Power, re-angled to reliability. After three issues on off-grid generation and the interconnection queue, the fresh wrinkle is grid stability: NERC issued a rare alert (its third ever) that data-center clusters are "spontaneously disconnecting from the grid during minor malfunctions," with Wood Mackenzie documenting 50+ MW load swings within minutes (InvestTalk, 7/3); PJM says data centers will drive 94% of peak-load growth through 2030 against a 2-year-build-vs-7-year-plant mismatch (TED Tech, 7/3). The operator answer is still off-grid, Bloom Energy's K.R. Sridhar says his fuel cells fed 50+ MW to an Oracle Utah site "in 55 days" (20VC, 6/29).

Negative space (which is signal). Optics still has no pure-play operator on the fresh tape, the only bridge is Marvell's Celestial AI deal; everything else is pundit stock-picking, e.g. Jensen's ~$2B stakes in Lumentum and Coherent and "capacity substantially higher than the world has today" (The MoneyFlows Show, 7/2). Coherent's CEO was last heard on 6/26, a full window ago. And Nvidia's own Rubin/Blackwell ramp went quiet on the operator tape even as the stock cratered.

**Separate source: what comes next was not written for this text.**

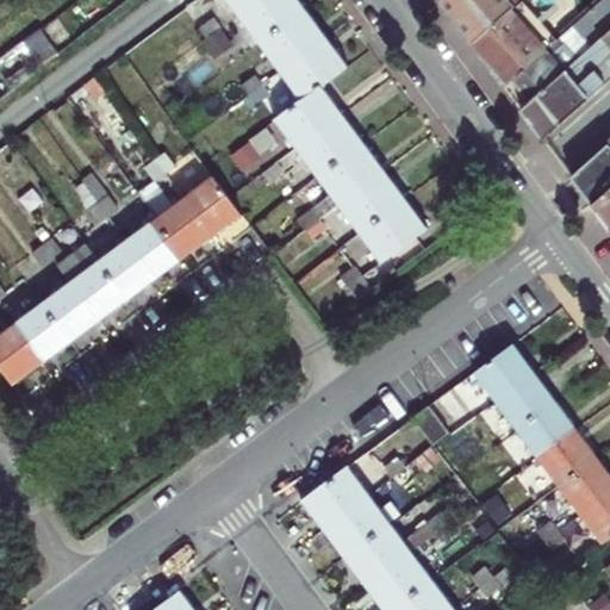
[(278,120),(342,207),(362,236),(385,265),(429,230),(324,87),(349,68),(299,0),(225,0),(303,103),(278,120)]
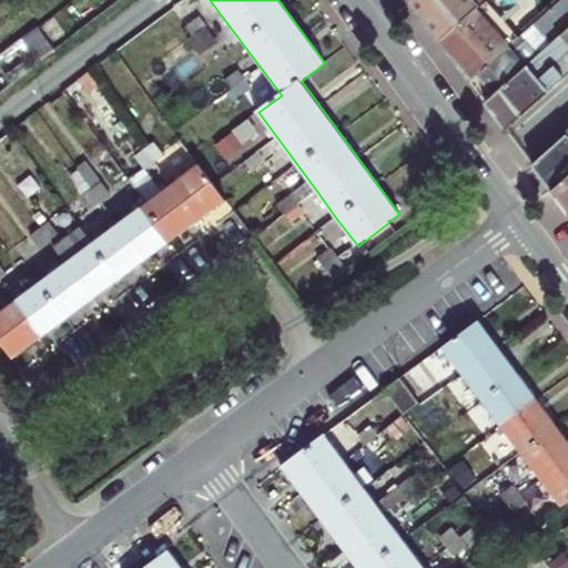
[(479,7),(487,0),(486,0),(413,0),(443,40),(479,7)]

What I'm watching. (1) SK Hynix's Friday U.S. ADR pricing, the cleanest live vote on cycle durability. (2) Whether any Broadcom or Apple executive confirms the Baltra server-chip framing that is, for now, only Gurman's reporting. (3) The first hyperscaler CFO to defend 90%-handle capex growth on tape, the operator voice this debate is missing. (4) A fifth issue of AMD silence would stop being an accident.